▸ **Assignment**: Extract each line from the entries below that has the string "million" in it.

[Transcribed page contents]
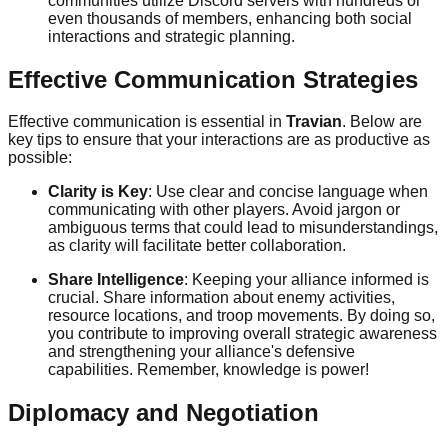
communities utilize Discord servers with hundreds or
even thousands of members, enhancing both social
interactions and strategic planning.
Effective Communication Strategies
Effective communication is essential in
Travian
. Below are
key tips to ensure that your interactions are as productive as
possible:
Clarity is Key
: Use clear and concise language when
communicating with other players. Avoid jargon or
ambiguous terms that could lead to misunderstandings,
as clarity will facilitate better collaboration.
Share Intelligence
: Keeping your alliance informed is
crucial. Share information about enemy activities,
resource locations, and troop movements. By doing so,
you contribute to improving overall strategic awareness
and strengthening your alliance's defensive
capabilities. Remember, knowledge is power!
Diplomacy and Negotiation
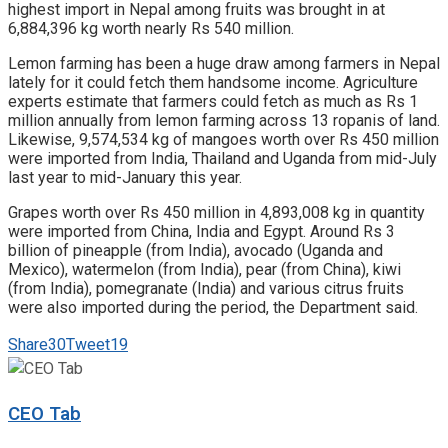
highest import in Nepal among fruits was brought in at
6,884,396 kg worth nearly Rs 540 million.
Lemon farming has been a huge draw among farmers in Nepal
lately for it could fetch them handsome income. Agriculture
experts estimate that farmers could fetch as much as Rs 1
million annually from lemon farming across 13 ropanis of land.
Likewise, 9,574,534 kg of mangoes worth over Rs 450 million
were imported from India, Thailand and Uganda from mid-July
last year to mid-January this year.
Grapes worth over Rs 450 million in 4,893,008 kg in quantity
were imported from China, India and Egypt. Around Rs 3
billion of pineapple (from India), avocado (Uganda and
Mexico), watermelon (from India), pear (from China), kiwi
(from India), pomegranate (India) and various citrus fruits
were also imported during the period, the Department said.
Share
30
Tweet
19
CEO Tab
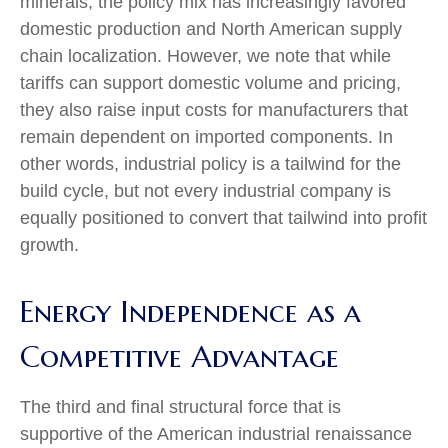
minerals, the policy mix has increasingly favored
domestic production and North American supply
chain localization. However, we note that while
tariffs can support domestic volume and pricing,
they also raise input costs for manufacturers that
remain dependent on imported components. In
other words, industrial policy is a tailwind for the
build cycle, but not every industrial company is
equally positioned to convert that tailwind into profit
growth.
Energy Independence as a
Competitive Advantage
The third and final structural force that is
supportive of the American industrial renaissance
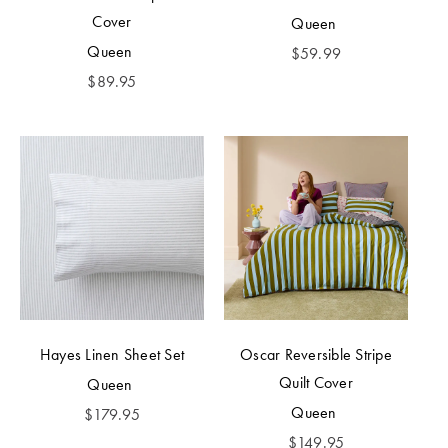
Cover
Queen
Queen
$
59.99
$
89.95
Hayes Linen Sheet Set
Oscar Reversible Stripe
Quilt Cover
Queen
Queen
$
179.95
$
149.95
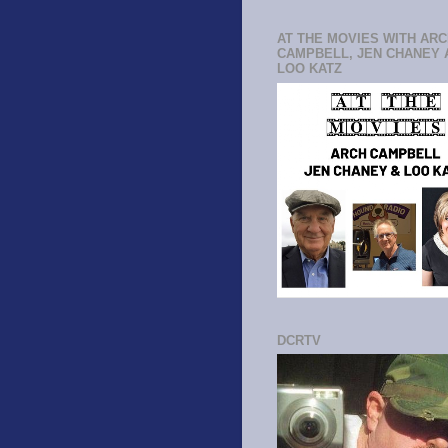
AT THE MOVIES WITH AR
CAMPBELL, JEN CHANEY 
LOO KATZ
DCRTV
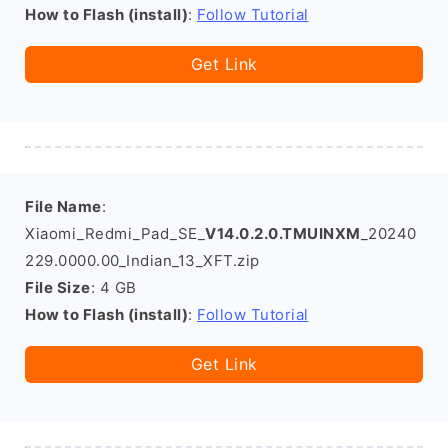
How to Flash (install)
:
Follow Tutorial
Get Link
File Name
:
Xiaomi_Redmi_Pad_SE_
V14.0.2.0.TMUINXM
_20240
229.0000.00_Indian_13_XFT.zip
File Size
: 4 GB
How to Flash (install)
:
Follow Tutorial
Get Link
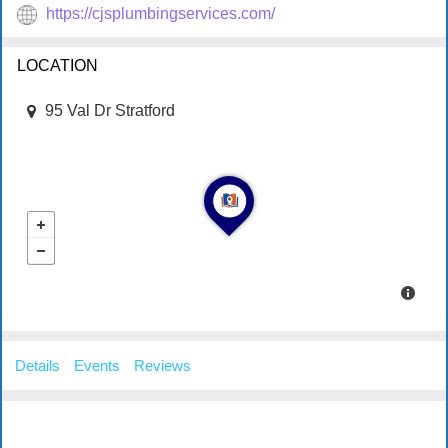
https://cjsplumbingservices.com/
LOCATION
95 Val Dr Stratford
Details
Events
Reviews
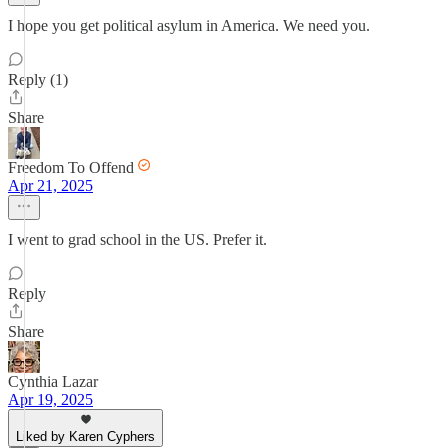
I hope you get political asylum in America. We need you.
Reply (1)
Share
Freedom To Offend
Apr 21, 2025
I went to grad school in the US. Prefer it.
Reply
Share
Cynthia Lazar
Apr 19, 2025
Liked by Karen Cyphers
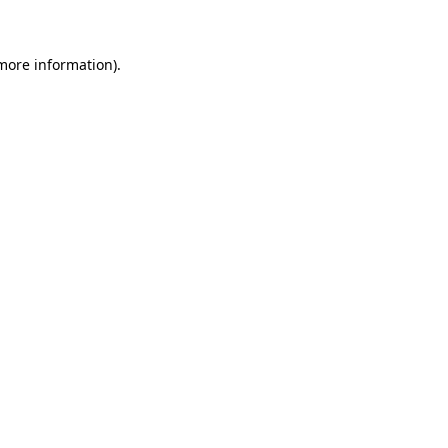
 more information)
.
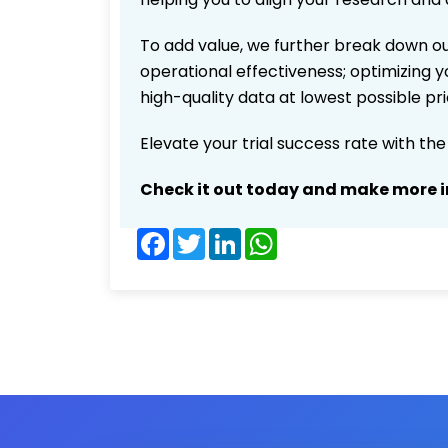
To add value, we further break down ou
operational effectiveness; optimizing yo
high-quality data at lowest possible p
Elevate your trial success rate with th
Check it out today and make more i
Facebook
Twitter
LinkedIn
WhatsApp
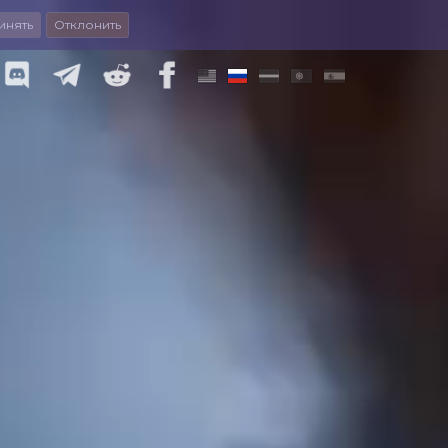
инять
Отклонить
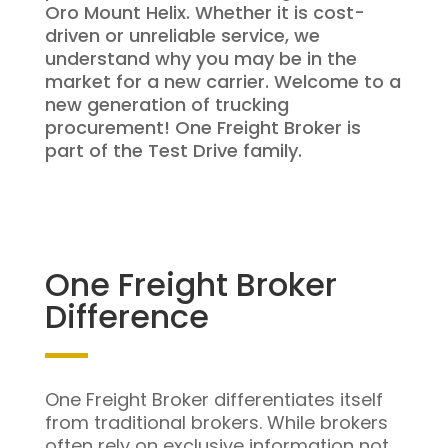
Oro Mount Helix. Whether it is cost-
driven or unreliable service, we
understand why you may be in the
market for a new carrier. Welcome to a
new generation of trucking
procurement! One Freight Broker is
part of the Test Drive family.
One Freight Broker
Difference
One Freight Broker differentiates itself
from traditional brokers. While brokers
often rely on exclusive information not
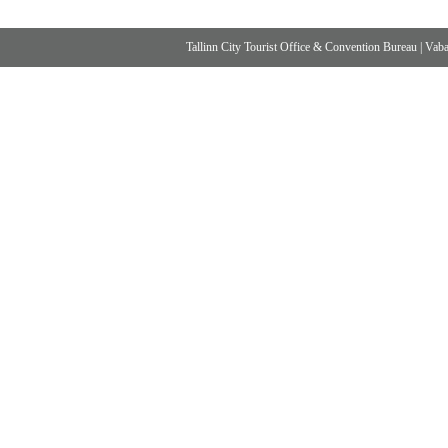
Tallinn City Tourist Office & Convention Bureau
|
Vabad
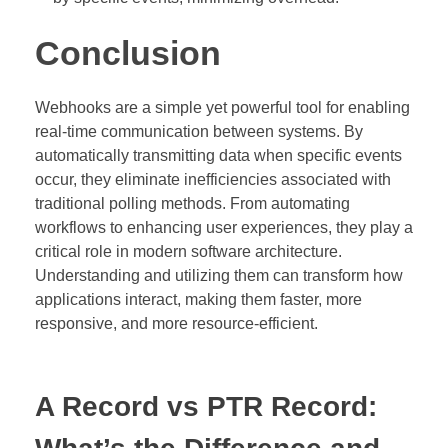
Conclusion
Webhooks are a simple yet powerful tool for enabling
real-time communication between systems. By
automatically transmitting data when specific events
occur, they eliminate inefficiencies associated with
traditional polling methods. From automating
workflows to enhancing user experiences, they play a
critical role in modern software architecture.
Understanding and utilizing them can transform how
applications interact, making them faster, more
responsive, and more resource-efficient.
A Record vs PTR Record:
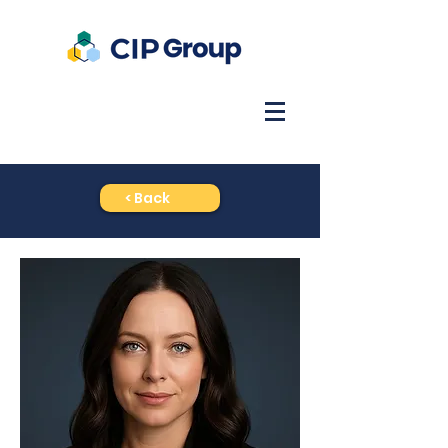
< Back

▸ **Exercise output**:
6,884,396 kg worth nearly Rs 540 million.
million annually from lemon farming across 13 ropanis of land.
Likewise, 9,574,534 kg of mangoes worth over Rs 450 million
Grapes worth over Rs 450 million in 4,893,008 kg in quantity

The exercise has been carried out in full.